Vor der Verabschiedung der CVD ist es im sogenannten Trilog zu einer Einigung mit Rat und Kommission gekommen. Auf europäischer Ebene ist das Gesetzgebungsverfahren für diese Richtlinie damit beendet. Nun haben die Mitgliedstaaten nach Inkrafttreten der Richtlinie 24 Monate Zeit für die Umsetzung. „Das es sich um eine Richtlinie handelt, haben sie Spielraum bei der Ausgestaltung“, so der BDO.

Was den Anwendungsbereich der Richtlinie angeht, bezieht sich dieser nicht nur auf die reine Anschaffung von Fahrzeugen durch die öffentliche Hand, sondern wird unter anderem auch auf „Aufträge für öffentliche Straßenverkehrsdienste, die Personensonderbeförderung, die Bedarfspersonenbeförderung und die Anmietung von Bussen […] mit Fahrern“ ausgeweitet. Ob die Quoten durch die Sektorenrichtlinie auch für eigenwirtschaftliche Verkehre gelten, ist bislang unklar. Ausgenommen von der Richtlinie sind Reisebusse.

„Jeweils die Hälfte der Quoten muss mit emissionsfreien Fahrzeugen erfüllt werden. Auch dieses Unterziel fällt niedriger aus als zum Beispiel im Text des Parlaments, dort waren Unterziele von 66 Prozent und 75 Prozent vorgesehen. Als emissionsfreier Bus zur Erfüllung des Unterziels gelten Fahrzeuge ohne Verbrennungsmotor oder Fahrzeuge mit Verbrennungsmotor mit Emissionen von weniger als 1g CO2/kWh“, informiert der Verband weiter.

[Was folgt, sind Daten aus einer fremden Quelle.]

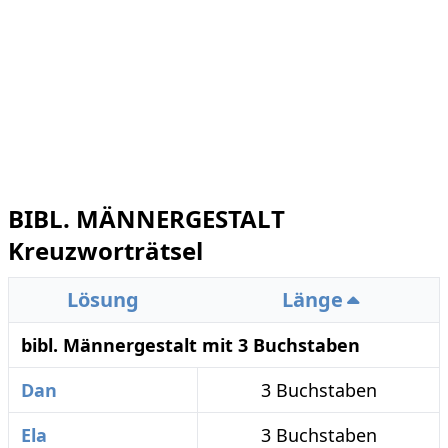
BIBL. MÄNNERGESTALT
Kreuzworträtsel
Lösung
Länge
bibl. Männergestalt mit 3 Buchstaben
Dan
3 Buchstaben
Ela
3 Buchstaben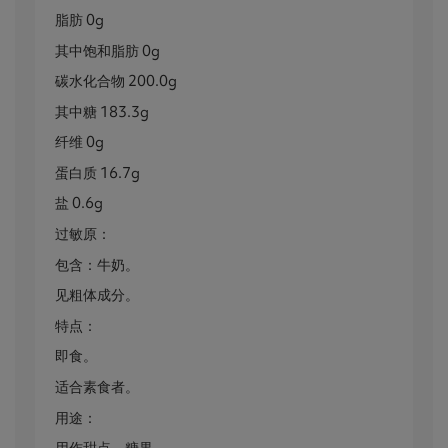
脂肪 0g
其中饱和脂肪 0g
碳水化合物 200.0g
其中糖 183.3g
纤维 0g
蛋白质 16.7g
盐 0.6g
过敏原：
包含：牛奶。
见粗体成分。
特点：
即食。
适合素食者。
用途：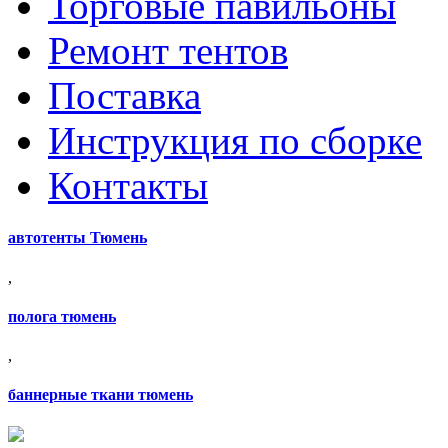
Торговые павильоны
Ремонт тентов
Поставка
Инструкция по сборке
Контакты
автотенты Тюмень
,
полога тюмень
,
баннерные ткани тюмень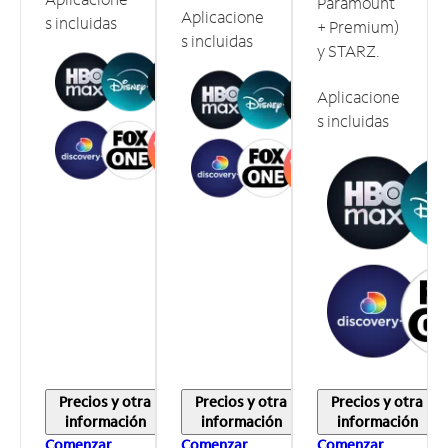
Paramount
Aplicacione
s incluidas
+ Premium)
s incluidas
y STARZ.
Aplicacione
s incluidas
Precios y otra
Precios y otra
Precios y otra
información
información
información
Comenzar
Comenzar
Comenzar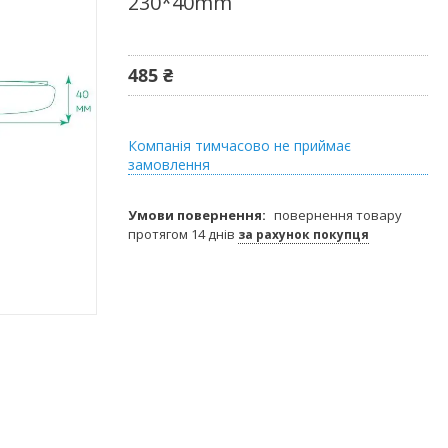
230*40mm
485 ₴
Компанія тимчасово не приймає
замовлення
повернення товару
протягом 14 днів
за рахунок покупця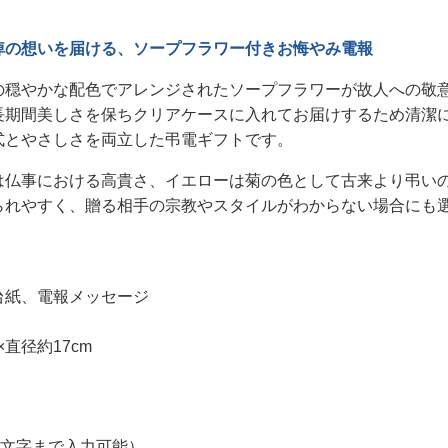
悼の想いを届ける、ソープフラワー付きお悔やみ電報
の穏やかな配色でアレンジされたソープフラワーが故人への敬
長期間美しさを保ちクリアケースに入れてお届けするため清潔
式とやさしさを両立した弔電ギフトです。
は仏事における高貴さ、イエローは菊の色として古来より弔い
られやすく、贈る相手の宗教やスタイルがわからない場合にも
台紙、電報メッセージ
×直径約17cm
0文字まで入力可能）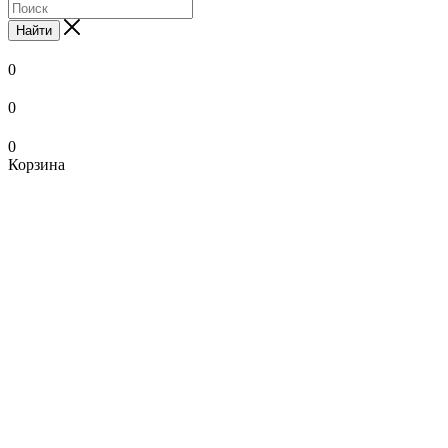
Найти
0
0
0
Корзина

Das Datum, an dem die Auftragsvergabe abgeschlossen wird, gilt als für die Quoten relevanter Zeitpunkt der öffentlichen Beschaffung. Die Quoten betreffen den minimalen Anteil sauberer Fahr-zeuge an der Gesamtzahl von Fahrzeugen in den betroffenen Verträgen (pro Referenzzeitraum) deutschlandweit. Bis Ende 2025 gilt der erste Referenzzeitraum, damit wird dieser ein Jahr länger andauern als ursprünglich vorgesehen.

Nun gelte es, in der nationalen Umsetzung der Richtlinie die Interessen des privaten Busmittelstandes bestmöglich zu wahren, macht der BDO deutlich. Der Verband werde nun seinen intensiven Dialog mit den nationalen Ministerien und dem Bundestag fortsetzen – dabei werde „insbesondere eine ausreichende, mittelstandsfreundliche Förderung von Bussen im Zentrum unserer Anstrengungen stehen“, kündigte man  an.

Im Vergleich zum ersten Textentwurf konnten bereits in Brüssel erhebliche Verbesserungen erreicht werden, wie die Ausnahme von Reisebussen, Klarstellung, dass die CVD nur für neue Verträge gilt, längere Frist, niedrigere Gesamtquoten, niedrigere Quoten für Nullemissionsfahrzeuge sowie das klare Bekenntnis, dass zur Vermeidung von höheren Ticketpreisen oder einem reduzierten Angebot, Maßnahmen durch die Vergabestellen unternommen werden sollten, um den Auftraggebern ausreichende finanzielle Mittel zur Verfügung zu stellen für die Unterstützung des Umstiegs auf „Clean Vehicles“.